(Stored items)
-- -- --

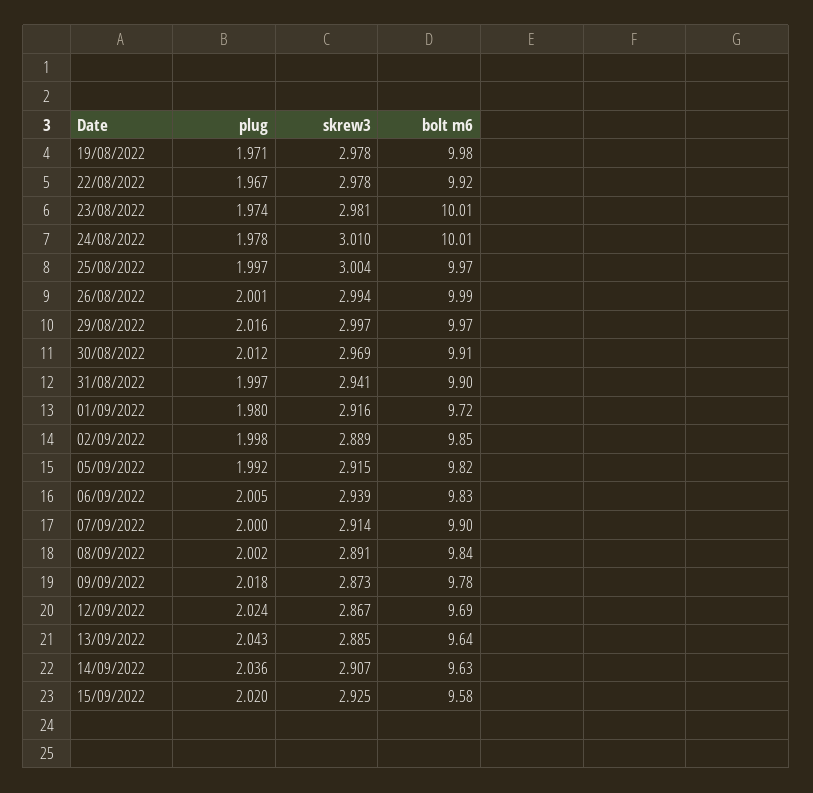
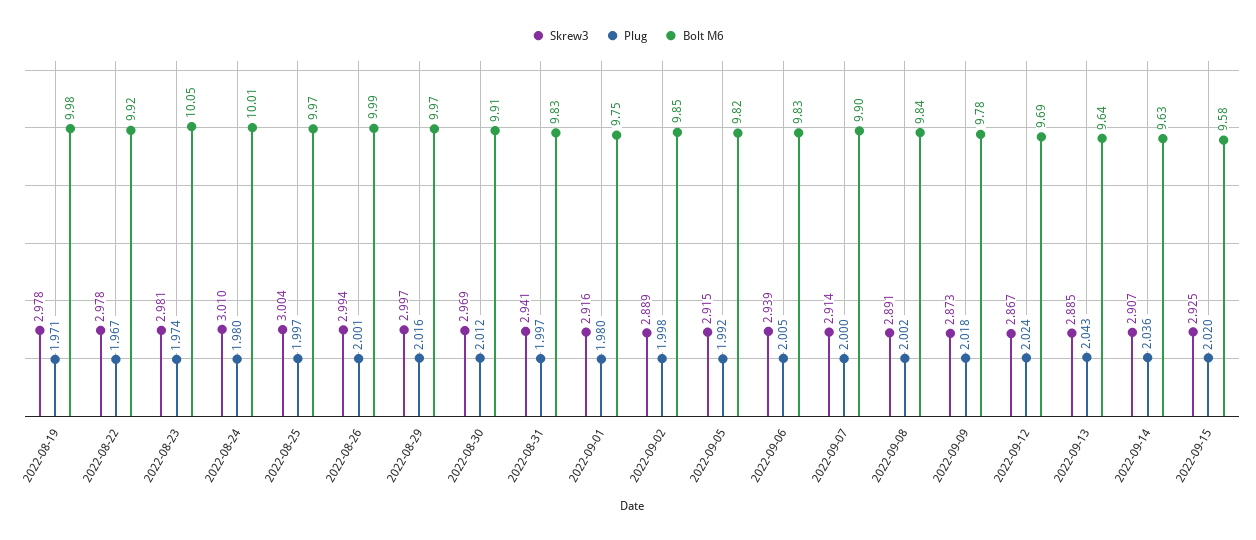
  {
    "plug": {
      "19/08/2022": 1.971,
      "22/08/2022": 1.967,
      "23/08/2022": 1.974,
-     "24/08/2022": 1.978,
+     "24/08/2022": 1.98,
      "25/08/2022": 1.997,
      "26/08/2022": 2.001,
      "29/08/2022": 2.016,
      "30/08/2022": 2.012,
      "31/08/2022": 1.997,
      "01/09/2022": 1.98,
      "02/09/2022": 1.998,
      "05/09/2022": 1.992,
      "06/09/2022": 2.005,
      "07/09/2022": 2,
      "08/09/2022": 2.002,
      "09/09/2022": 2.018,
      "12/09/2022": 2.024,
      "13/09/2022": 2.043,
      "14/09/2022": 2.036,
      "15/09/2022": 2.02
    },
    "skrew3": {
      "19/08/2022": 2.978,
      "22/08/2022": 2.978,
      "23/08/2022": 2.981,
      "24/08/2022": 3.01,
      "25/08/2022": 3.004,
      "26/08/2022": 2.994,
      "29/08/2022": 2.997,
      "30/08/2022": 2.969,
      "31/08/2022": 2.941,
      "01/09/2022": 2.916,
      "02/09/2022": 2.889,
      "05/09/2022": 2.915,
      "06/09/2022": 2.939,
      "07/09/2022": 2.914,
      "08/09/2022": 2.891,
      "09/09/2022": 2.873,
      "12/09/2022": 2.867,
      "13/09/2022": 2.885,
      "14/09/2022": 2.907,
      "15/09/2022": 2.925
    },
    "bolt m6": {
      "19/08/2022": 9.98,
      "22/08/2022": 9.92,
-     "23/08/2022": 10.01,
+     "23/08/2022": 10.05,
      "24/08/2022": 10.01,
      "25/08/2022": 9.97,
      "26/08/2022": 9.99,
      "29/08/2022": 9.97,
      "30/08/2022": 9.91,
-     "31/08/2022": 9.9,
+     "31/08/2022": 9.83,
-     "01/09/2022": 9.72,
+     "01/09/2022": 9.75,
      "02/09/2022": 9.85,
      "05/09/2022": 9.82,
      "06/09/2022": 9.83,
      "07/09/2022": 9.9,
      "08/09/2022": 9.84,
      "09/09/2022": 9.78,
      "12/09/2022": 9.69,
      "13/09/2022": 9.64,
      "14/09/2022": 9.63,
      "15/09/2022": 9.58
    }
  }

-- -- --

■ Brief
Once the pictures are removed, output the entries above exactly as given.

■ Solution to the exercise
  {
    "plug": {
      "19/08/2022": 1.971,
      "22/08/2022": 1.967,
      "23/08/2022": 1.974,
-     "24/08/2022": 1.978,
+     "24/08/2022": 1.98,
      "25/08/2022": 1.997,
      "26/08/2022": 2.001,
      "29/08/2022": 2.016,
      "30/08/2022": 2.012,
      "31/08/2022": 1.997,
      "01/09/2022": 1.98,
      "02/09/2022": 1.998,
      "05/09/2022": 1.992,
      "06/09/2022": 2.005,
      "07/09/2022": 2,
      "08/09/2022": 2.002,
      "09/09/2022": 2.018,
      "12/09/2022": 2.024,
      "13/09/2022": 2.043,
      "14/09/2022": 2.036,
      "15/09/2022": 2.02
    },
    "skrew3": {
      "19/08/2022": 2.978,
      "22/08/2022": 2.978,
      "23/08/2022": 2.981,
      "24/08/2022": 3.01,
      "25/08/2022": 3.004,
      "26/08/2022": 2.994,
      "29/08/2022": 2.997,
      "30/08/2022": 2.969,
      "31/08/2022": 2.941,
      "01/09/2022": 2.916,
      "02/09/2022": 2.889,
      "05/09/2022": 2.915,
      "06/09/2022": 2.939,
      "07/09/2022": 2.914,
      "08/09/2022": 2.891,
      "09/09/2022": 2.873,
      "12/09/2022": 2.867,
      "13/09/2022": 2.885,
      "14/09/2022": 2.907,
      "15/09/2022": 2.925
    },
    "bolt m6": {
      "19/08/2022": 9.98,
      "22/08/2022": 9.92,
-     "23/08/2022": 10.01,
+     "23/08/2022": 10.05,
      "24/08/2022": 10.01,
      "25/08/2022": 9.97,
      "26/08/2022": 9.99,
      "29/08/2022": 9.97,
      "30/08/2022": 9.91,
-     "31/08/2022": 9.9,
+     "31/08/2022": 9.83,
-     "01/09/2022": 9.72,
+     "01/09/2022": 9.75,
      "02/09/2022": 9.85,
      "05/09/2022": 9.82,
      "06/09/2022": 9.83,
      "07/09/2022": 9.9,
      "08/09/2022": 9.84,
      "09/09/2022": 9.78,
      "12/09/2022": 9.69,
      "13/09/2022": 9.64,
      "14/09/2022": 9.63,
      "15/09/2022": 9.58
    }
  }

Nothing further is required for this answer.